■ KUTIPAN TEKS ■
++++

Hal serupa terjadi di Pulau Sangihe. Masyarakat harus berhadapan dengan ancaman pertambangan emas yang akan memakan lebih dari 42 ribu hektar yang menjadi rumah bagi 131 ribu orang. PT Tambang Mas Sangihe (TMS) lewar skema Kontrak karya adalah Perusahaan yang akan menambang di Pulau Ini. Perusahaan ini merupakan gabungan dari perusahaan Kanada, Sangihe Gold Corporation yang menjadi pemegang saham mayoritas sebesar 70%, dan tiga perusahaan Indonesia.
Beberapa tahun lalu, Mahkamah Agung (MA) mengeluarkan Putusan No. 650 Tahun 2023 yang menguatkan putusan Pengadilan Tinggi Tata Usaha Negara (PTTUN) Jakarta sekaligus membatalkan Surat Keputusan Menteri ESDM tentang Persetujuan Peningkatan Tahap Kegiatan Operasi Produksi Kontrak Karya PT Tambang Mas Sangihe (PT TMS) di Sangihe, Sulawesi Utara, sekaligus mewajibkan Menteri ESDM mencabut surat keputusan tersebut.
Namun, meski putusan tersebut sudah final, PT TMS tetap melanjutkan operasi pertambangan emas di Pulau Sangihe ini, dengan alasan bahwa izin lingkungan yang digugat oleh 56 perempuan warga Sangihe atas Surat Keputusan Kepala Dinas Penanaman Modal dan Pelayanan Terpadu Satu Pintu Daerah Sulawesi Utara tentang Pemberian Izin Lingkungan Kegiatan Penambangan Emas TMS, dibatalkan oleh Mahkamah Agung pada 22 Desember 2022.

++++

■ Butir dari sebuah dataset ■
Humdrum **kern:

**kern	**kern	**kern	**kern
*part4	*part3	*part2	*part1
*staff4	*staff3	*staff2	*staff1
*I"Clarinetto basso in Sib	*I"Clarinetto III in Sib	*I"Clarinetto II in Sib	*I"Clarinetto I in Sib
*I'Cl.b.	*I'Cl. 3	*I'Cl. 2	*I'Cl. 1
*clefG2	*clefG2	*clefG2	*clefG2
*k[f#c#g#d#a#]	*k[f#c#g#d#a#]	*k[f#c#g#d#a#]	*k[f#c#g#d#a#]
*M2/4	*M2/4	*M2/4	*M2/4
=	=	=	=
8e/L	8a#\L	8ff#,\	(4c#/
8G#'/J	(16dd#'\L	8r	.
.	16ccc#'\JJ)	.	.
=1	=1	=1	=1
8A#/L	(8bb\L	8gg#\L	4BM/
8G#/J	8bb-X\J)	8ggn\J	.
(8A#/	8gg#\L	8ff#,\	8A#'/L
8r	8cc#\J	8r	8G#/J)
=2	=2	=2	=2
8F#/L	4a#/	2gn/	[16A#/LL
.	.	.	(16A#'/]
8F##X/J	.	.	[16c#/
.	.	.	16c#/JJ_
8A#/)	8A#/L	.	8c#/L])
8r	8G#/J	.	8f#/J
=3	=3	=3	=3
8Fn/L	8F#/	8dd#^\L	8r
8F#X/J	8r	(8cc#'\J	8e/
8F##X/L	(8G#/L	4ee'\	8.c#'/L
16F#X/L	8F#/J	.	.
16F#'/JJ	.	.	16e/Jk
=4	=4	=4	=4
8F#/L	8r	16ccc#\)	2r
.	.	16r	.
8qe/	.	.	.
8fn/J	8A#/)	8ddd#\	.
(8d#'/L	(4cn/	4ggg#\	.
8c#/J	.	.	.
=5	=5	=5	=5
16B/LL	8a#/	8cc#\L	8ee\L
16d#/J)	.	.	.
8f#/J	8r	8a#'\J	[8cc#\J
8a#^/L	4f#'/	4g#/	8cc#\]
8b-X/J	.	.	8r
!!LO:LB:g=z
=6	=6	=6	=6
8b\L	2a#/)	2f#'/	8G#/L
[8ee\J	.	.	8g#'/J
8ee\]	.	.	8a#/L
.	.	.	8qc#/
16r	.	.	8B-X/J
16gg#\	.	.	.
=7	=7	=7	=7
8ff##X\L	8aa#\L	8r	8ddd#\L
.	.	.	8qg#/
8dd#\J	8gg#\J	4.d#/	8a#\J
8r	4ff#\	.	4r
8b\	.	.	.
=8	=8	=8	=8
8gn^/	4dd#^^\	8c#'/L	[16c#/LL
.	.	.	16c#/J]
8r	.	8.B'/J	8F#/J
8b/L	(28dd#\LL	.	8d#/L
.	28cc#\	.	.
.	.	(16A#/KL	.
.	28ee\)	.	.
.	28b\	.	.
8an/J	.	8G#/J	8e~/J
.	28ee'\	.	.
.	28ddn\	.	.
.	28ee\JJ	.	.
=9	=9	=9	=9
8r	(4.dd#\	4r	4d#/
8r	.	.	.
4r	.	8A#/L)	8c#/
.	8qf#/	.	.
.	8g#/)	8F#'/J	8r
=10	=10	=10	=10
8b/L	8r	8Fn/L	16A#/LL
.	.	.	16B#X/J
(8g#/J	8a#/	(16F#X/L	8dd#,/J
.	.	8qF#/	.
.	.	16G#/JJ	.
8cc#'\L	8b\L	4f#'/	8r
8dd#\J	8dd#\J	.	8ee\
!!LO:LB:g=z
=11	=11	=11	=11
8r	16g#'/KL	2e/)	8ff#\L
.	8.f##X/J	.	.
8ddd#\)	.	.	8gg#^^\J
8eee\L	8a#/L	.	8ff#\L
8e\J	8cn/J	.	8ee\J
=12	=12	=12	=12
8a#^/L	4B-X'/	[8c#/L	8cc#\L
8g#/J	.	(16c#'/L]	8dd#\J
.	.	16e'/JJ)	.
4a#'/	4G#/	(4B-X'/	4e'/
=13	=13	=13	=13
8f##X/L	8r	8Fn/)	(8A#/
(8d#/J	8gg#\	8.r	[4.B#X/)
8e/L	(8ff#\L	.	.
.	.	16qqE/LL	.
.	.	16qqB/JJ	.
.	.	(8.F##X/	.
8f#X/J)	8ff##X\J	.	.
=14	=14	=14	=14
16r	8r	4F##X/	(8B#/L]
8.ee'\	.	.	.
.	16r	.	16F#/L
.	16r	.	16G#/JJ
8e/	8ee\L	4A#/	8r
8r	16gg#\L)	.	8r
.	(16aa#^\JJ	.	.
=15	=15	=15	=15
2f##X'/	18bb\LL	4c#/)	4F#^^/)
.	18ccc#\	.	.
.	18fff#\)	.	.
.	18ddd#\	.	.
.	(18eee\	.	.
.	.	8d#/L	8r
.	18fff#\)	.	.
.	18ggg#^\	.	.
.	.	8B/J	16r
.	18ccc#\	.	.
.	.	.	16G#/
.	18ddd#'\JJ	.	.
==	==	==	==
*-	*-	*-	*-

++++

■ SOAL DAN TUGAS ■
**A)** Menurut kutipan tentang tambang emas di Pulau Sangihe, berapa persen saham PT Tambang Mas Sangihe yang dipegang Sangihe Gold Corporation?
**B)** Tolong lanjutkan kutipan tentang tambang emas di Pulau Sangihe mulai setelah kalimat terakhirnya.

■ HASIL TIAP TUGAS ■
**A)** Sebesar 70%, sebagai pemegang saham mayoritas.

**B)**
Dengan kata lain, Mahkamah Agung menolak kasasi izin lingkungan dan dimenangkan oleh PT TMS. Atas dasar ini, Perusahaan tersebut tetap akan melanjutkan penambangan emas karena dinilai memiliki legitimasi.
Di tempat lain, khususnya di Pulau Pari, masyarakat juga harus berhadapan dengan ancaman pencaplokan tanah oleh korporasi pariwisata, PT Bumi Pari Asri, yang tidak berhenti sampai dengan hari ini. Perusahaan ini, pelan-pelan membeli rumah warga satu per satu sebagai strategi jangka panjang merebut tanah Pulau Pari, yang luasnya tidak lebih dari 42 hektar.
Pada masa lampau, sejumlah orang mengalami kriminalisasi akibat melakukan perlawanan terhadap pencaplokan oleh PT Bumi Pari Asri. Mustaghfirin atau Bobi harus mendekam di balik jeruji besi lebih dari lima bulan, adalah salah satu warga asli Pulau Pari yang berjuang mempertahankan tanahnya.
Lebih jauh bahaya datang dari UU Daerah Khusus Jakarta yang akan menjadi Kepulauan Seribu sebagai wilayah PSN pariwisata skala besar yang akan meniru Maladewa (Maldive). Dalam situasi ini, masyarakat Pulau Pari terancam menjadi tamu di tanah dan lautnya sendiri.
Selain menghadapi ancaman perampasan tanah oleh korporasi pariwisata dan Maldivikasi, masyarakat Pulau Pari terancam oleh krisis iklim yang menenggelamkan pulau mereka. Saat ini, lebih dari 11 persen Pulau Pari sudah hilang akibat kenaikan air laut. Setiap tahun banjir rob menghantam rumah dan menghancurkan ekonomi mereka. Hasil tangkapan ikan berkurang lebih dari 70 persen, budidaya rumput laut telah mati, serta budidaya ikan kerapu terancam gagal karena pemanasan air laut.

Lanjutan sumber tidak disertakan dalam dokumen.